# TASK DIRECTIONS
Will you repeat the items below word for word, starting with the first line and stopping after the line that contains "Input validated."?

Stored data:
######

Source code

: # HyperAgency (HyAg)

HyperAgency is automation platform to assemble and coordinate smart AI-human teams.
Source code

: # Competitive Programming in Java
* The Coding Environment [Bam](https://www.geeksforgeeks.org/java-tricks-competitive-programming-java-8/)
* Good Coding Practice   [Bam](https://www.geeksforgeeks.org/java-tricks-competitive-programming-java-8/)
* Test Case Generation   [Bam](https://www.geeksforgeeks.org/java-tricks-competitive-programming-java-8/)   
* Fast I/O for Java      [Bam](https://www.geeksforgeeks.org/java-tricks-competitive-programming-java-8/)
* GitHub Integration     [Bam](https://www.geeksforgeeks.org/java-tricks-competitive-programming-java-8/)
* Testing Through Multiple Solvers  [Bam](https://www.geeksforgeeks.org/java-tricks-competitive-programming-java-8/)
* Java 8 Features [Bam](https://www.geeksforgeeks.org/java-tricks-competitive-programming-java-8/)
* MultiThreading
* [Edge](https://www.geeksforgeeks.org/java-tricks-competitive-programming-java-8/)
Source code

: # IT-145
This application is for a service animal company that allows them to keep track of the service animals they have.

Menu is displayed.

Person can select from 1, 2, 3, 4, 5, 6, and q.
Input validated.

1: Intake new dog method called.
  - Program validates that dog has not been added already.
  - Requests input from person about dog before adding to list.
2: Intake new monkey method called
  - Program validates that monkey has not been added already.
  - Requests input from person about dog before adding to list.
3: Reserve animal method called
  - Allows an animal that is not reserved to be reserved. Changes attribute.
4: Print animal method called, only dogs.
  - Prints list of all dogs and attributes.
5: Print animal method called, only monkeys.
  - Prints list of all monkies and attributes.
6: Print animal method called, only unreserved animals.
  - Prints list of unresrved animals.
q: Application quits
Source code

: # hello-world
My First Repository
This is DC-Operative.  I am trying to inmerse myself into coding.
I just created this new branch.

######

# ANSWER TO THIS PROBLEM
Source code

: # HyperAgency (HyAg)

HyperAgency is automation platform to assemble and coordinate smart AI-human teams.
Source code

: # Competitive Programming in Java
* The Coding Environment [Bam](https://www.geeksforgeeks.org/java-tricks-competitive-programming-java-8/)
* Good Coding Practice   [Bam](https://www.geeksforgeeks.org/java-tricks-competitive-programming-java-8/)
* Test Case Generation   [Bam](https://www.geeksforgeeks.org/java-tricks-competitive-programming-java-8/)   
* Fast I/O for Java      [Bam](https://www.geeksforgeeks.org/java-tricks-competitive-programming-java-8/)
* GitHub Integration     [Bam](https://www.geeksforgeeks.org/java-tricks-competitive-programming-java-8/)
* Testing Through Multiple Solvers  [Bam](https://www.geeksforgeeks.org/java-tricks-competitive-programming-java-8/)
* Java 8 Features [Bam](https://www.geeksforgeeks.org/java-tricks-competitive-programming-java-8/)
* MultiThreading
* [Edge](https://www.geeksforgeeks.org/java-tricks-competitive-programming-java-8/)
Source code

: # IT-145
This application is for a service animal company that allows them to keep track of the service animals they have.

Menu is displayed.

Person can select from 1, 2, 3, 4, 5, 6, and q.
Input validated.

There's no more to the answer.